== WORK REQUEST ==
The answer must be an exact copy of the lines from the one containing "click(268, 365)" through the end of the records, with the pictures left out.

[Stored records]
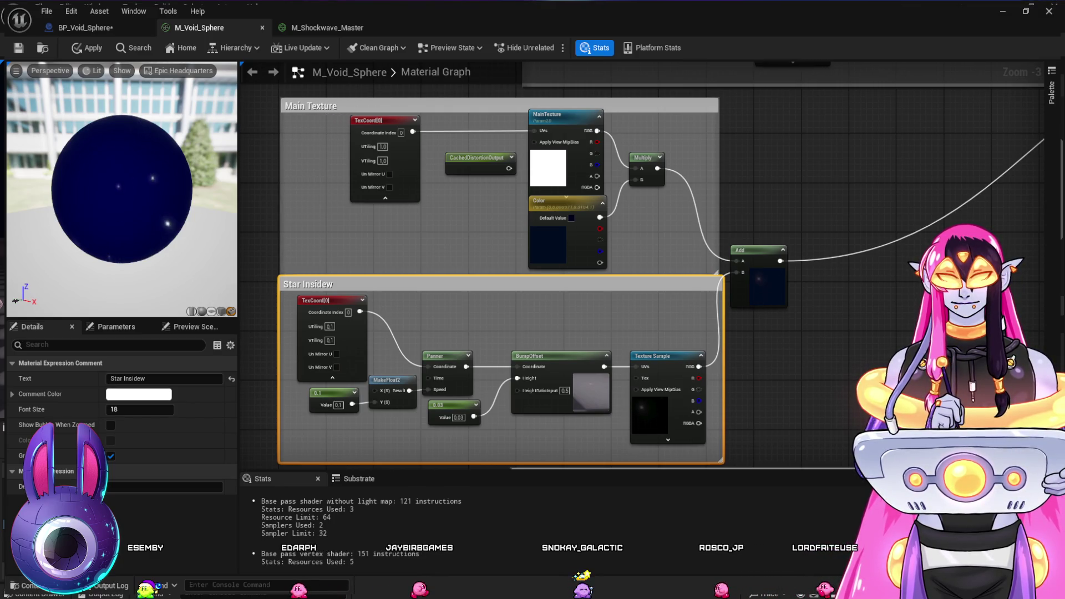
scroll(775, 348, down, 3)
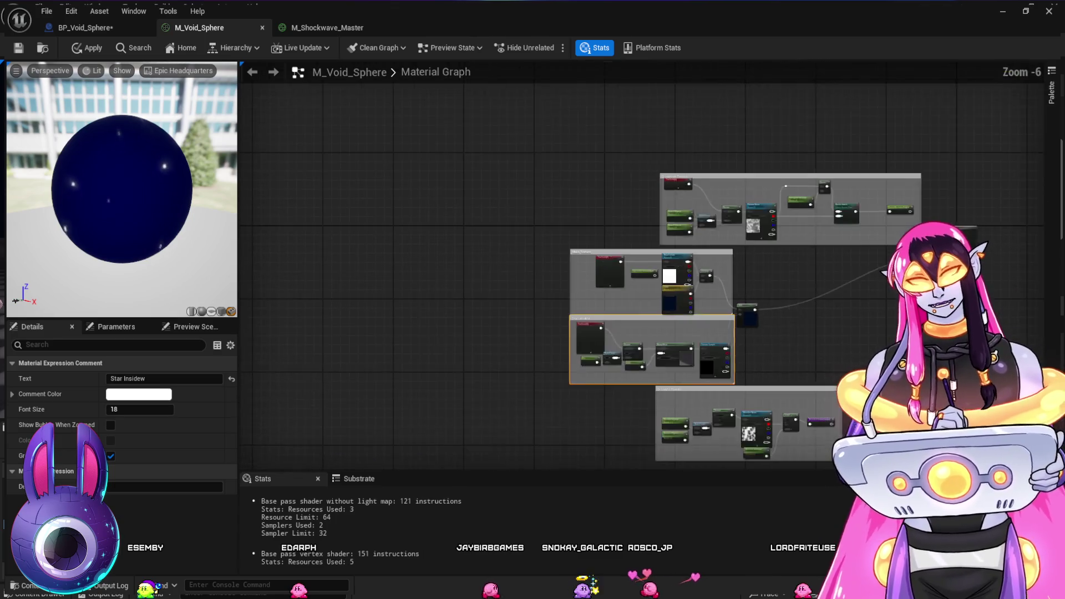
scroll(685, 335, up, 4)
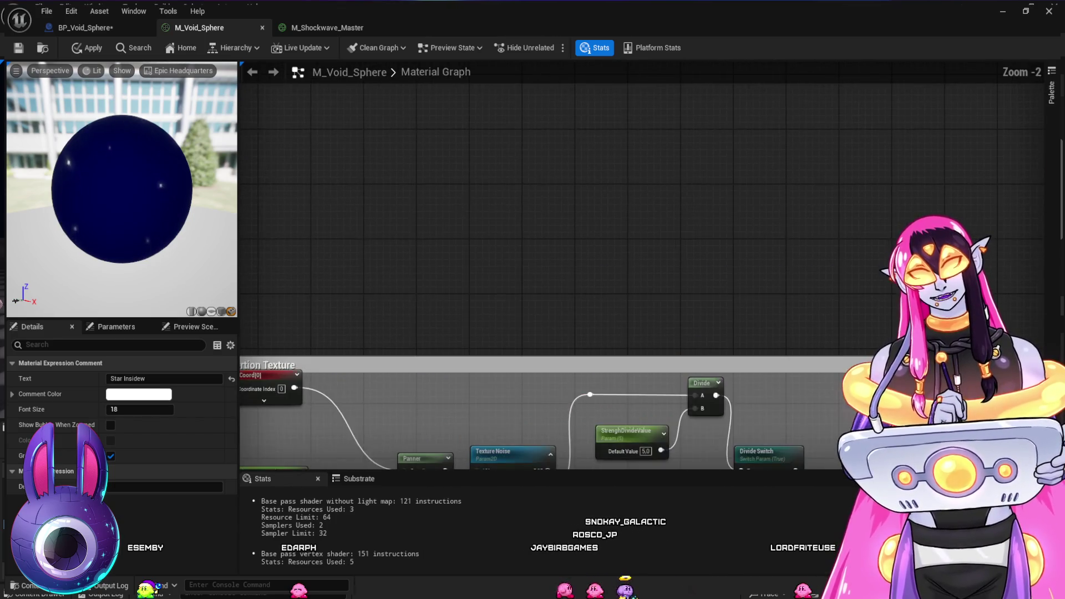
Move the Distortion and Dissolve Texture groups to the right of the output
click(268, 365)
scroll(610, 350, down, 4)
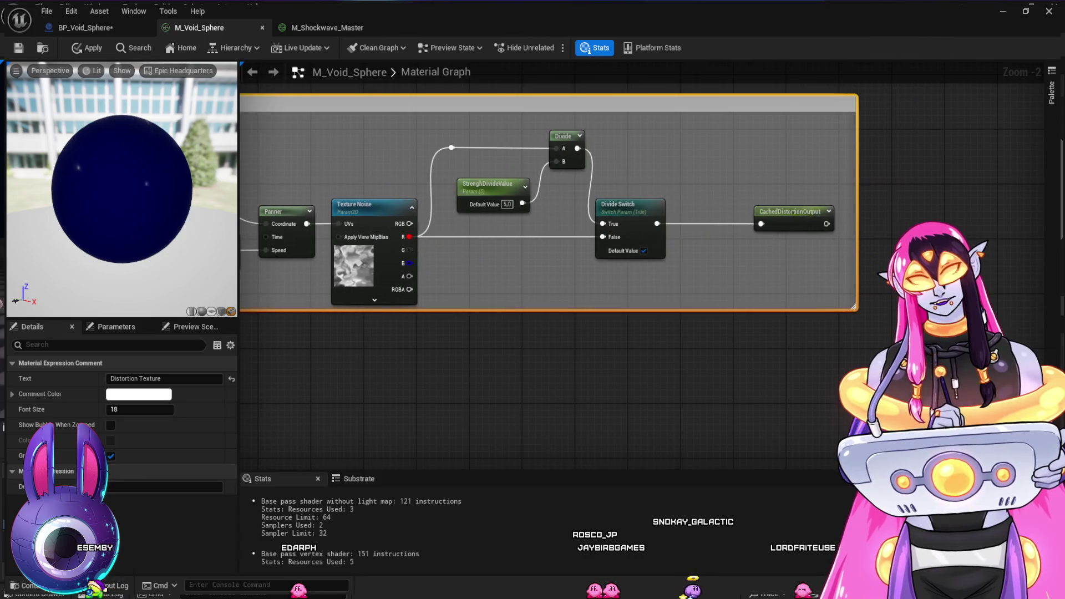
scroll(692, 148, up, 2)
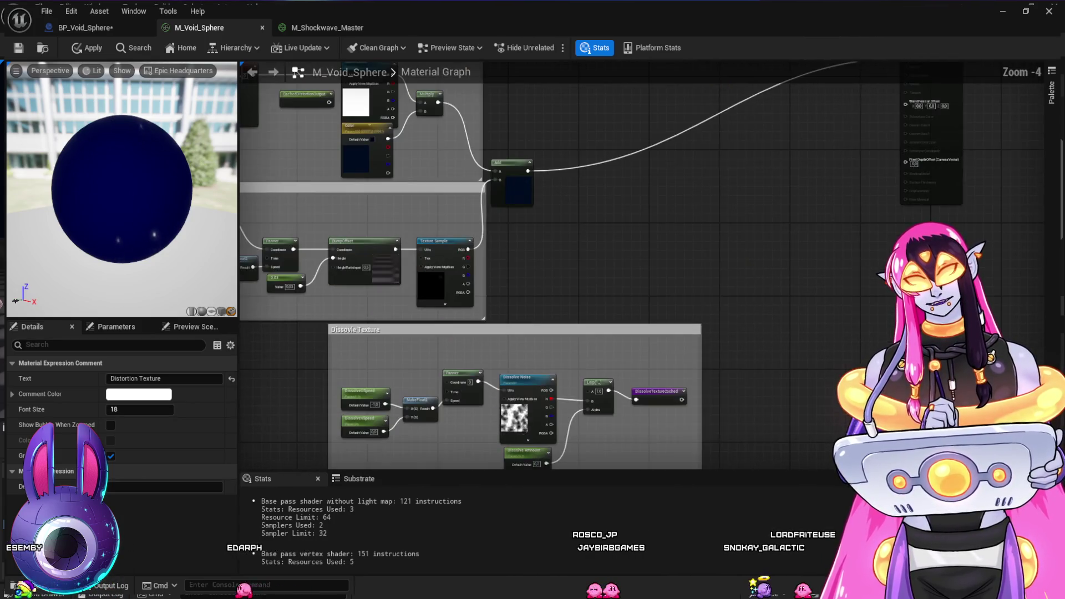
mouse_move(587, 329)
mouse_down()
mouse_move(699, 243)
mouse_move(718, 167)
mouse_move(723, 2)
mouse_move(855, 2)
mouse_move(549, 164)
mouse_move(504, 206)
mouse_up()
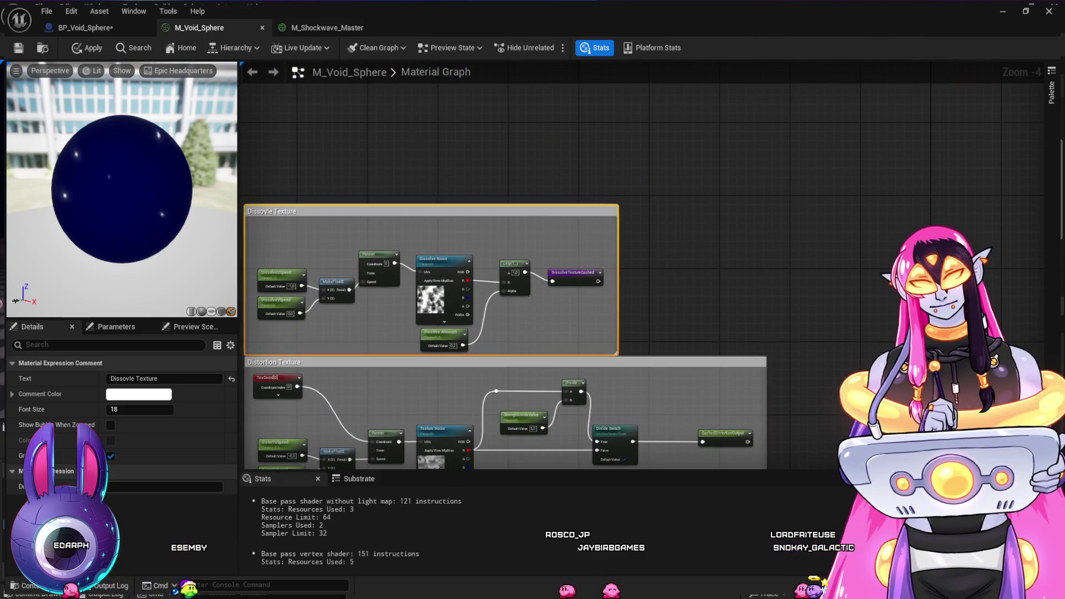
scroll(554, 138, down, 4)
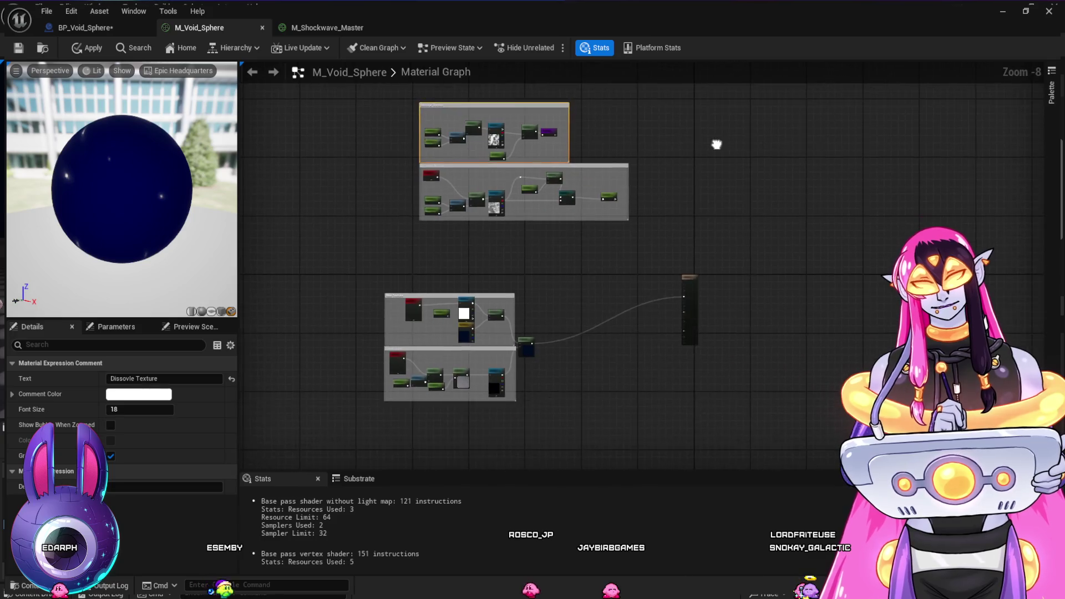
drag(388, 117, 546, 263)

== EXERCISE RESULT ==
click(268, 365)
scroll(610, 350, down, 4)
scroll(692, 148, up, 2)
mouse_move(587, 329)
mouse_down()
mouse_move(699, 243)
mouse_move(718, 167)
mouse_move(723, 2)
mouse_move(855, 2)
mouse_move(549, 164)
mouse_move(504, 206)
mouse_up()
scroll(554, 138, down, 4)
drag(388, 117, 546, 263)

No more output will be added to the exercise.